■ Objective
Convert the lines from the one containing "scientific name: Aristida jorullensis" up to and including the one containing "elevation (m): 274" into a Markdown table with the columns Row and Line. Number each row and leave out any blank lines.

■ Task material
<<<<

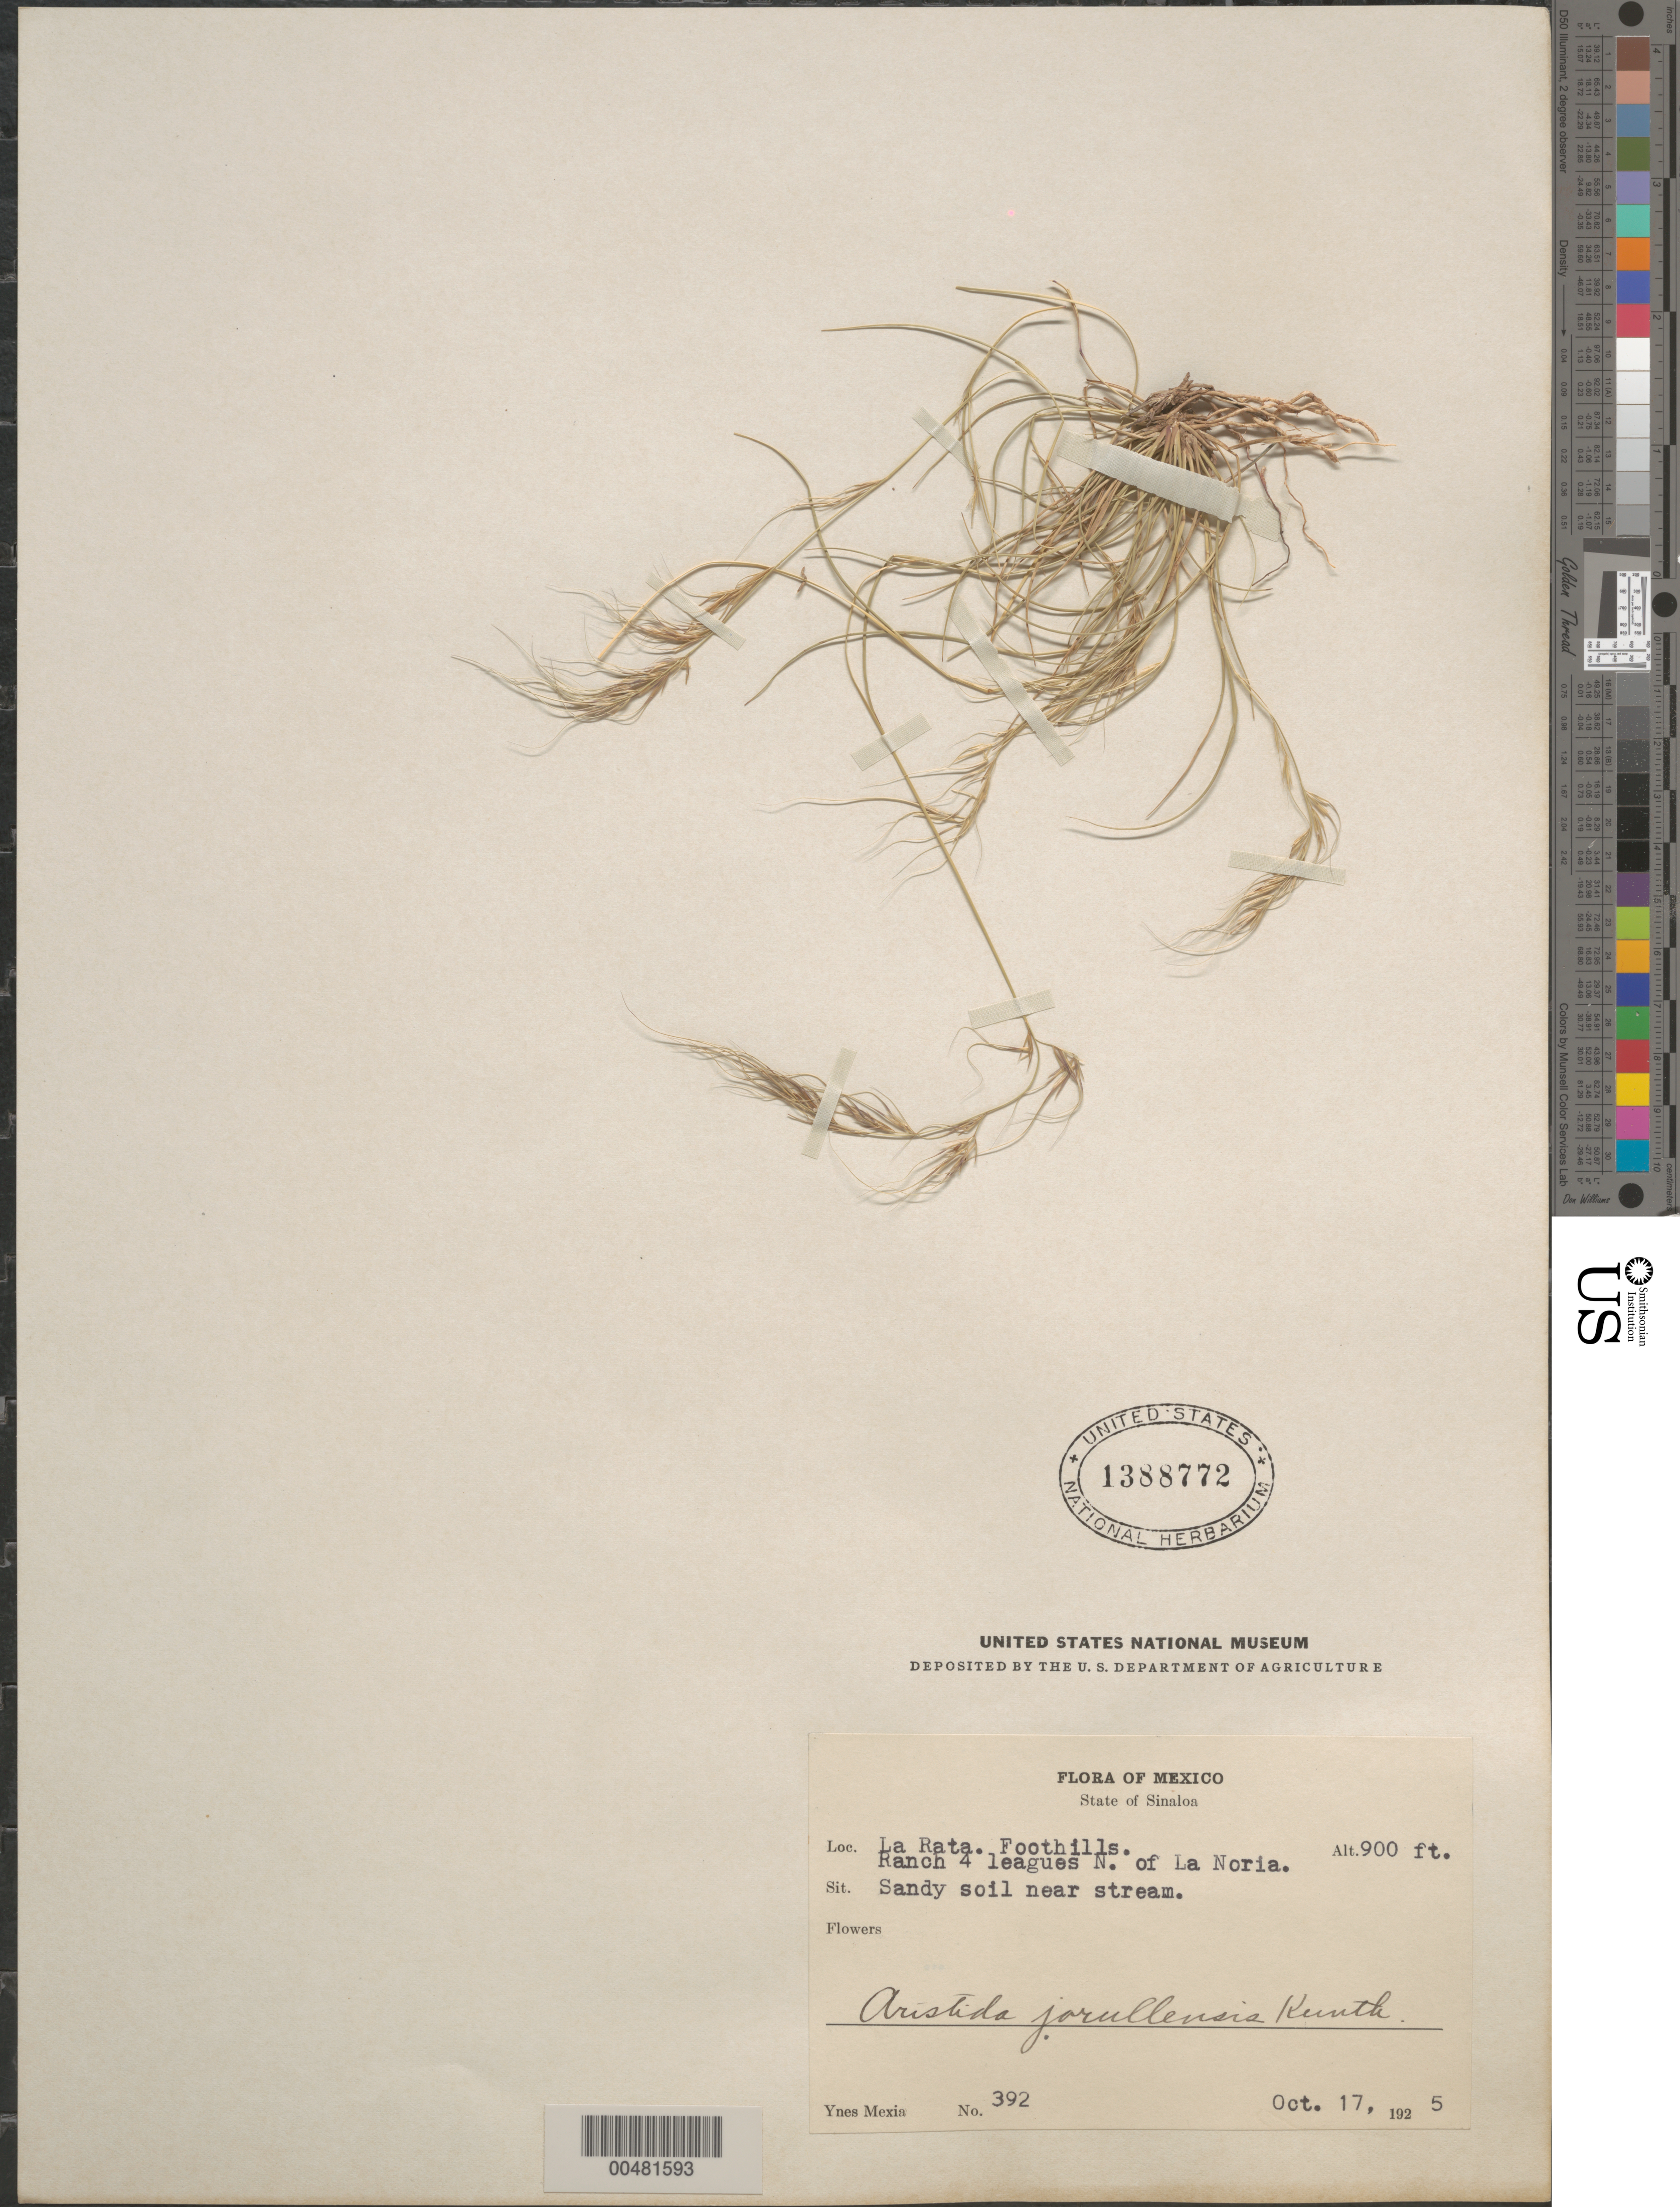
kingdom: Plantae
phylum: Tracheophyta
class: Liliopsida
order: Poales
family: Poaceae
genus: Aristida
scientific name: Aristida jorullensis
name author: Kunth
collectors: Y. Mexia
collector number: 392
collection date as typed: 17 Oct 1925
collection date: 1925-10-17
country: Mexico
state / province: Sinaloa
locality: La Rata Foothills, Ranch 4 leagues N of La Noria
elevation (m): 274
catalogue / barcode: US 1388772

>>>>
<<<<

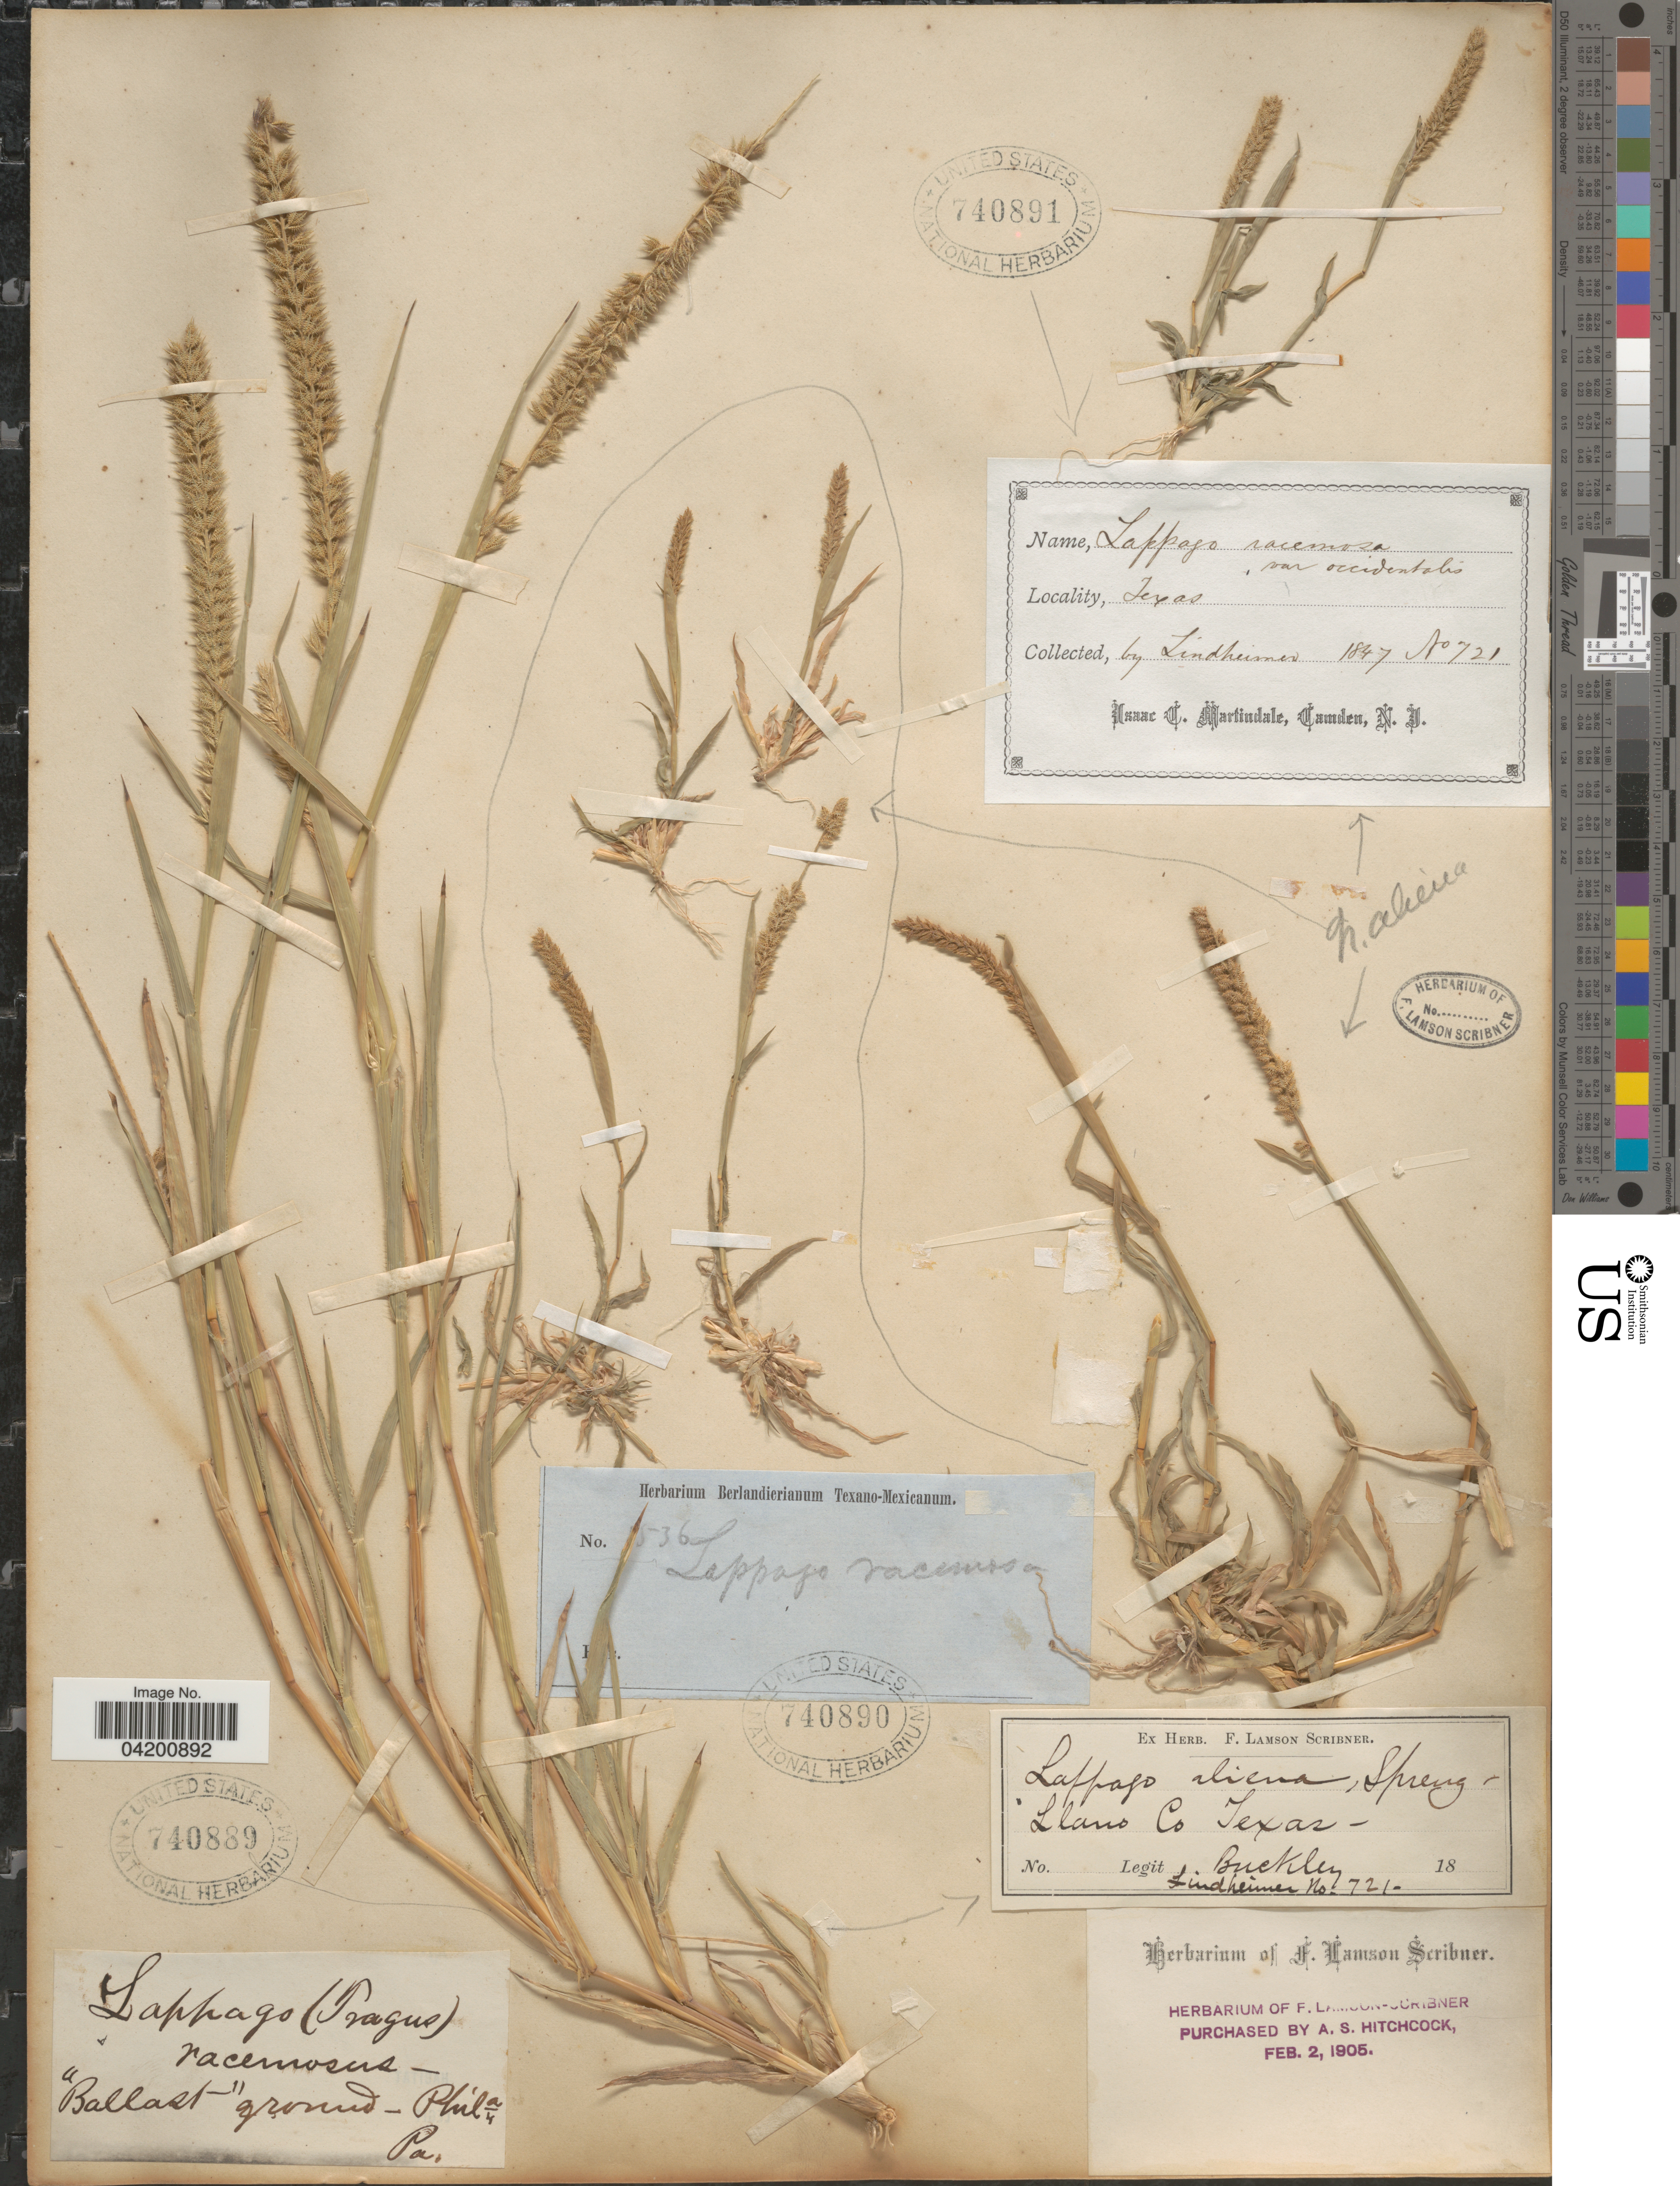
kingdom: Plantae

>>>>

■ Reply to the task
| Row | Line |
|---|---|
| 1 | scientific name: Aristida jorullensis |
| 2 | name author: Kunth |
| 3 | collectors: Y. Mexia |
| 4 | collector number: 392 |
| 5 | collection date as typed: 17 Oct 1925 |
| 6 | collection date: 1925-10-17 |
| 7 | country: Mexico |
| 8 | state / province: Sinaloa |
| 9 | locality: La Rata Foothills, Ranch 4 leagues N of La Noria |
| 10 | elevation (m): 274 |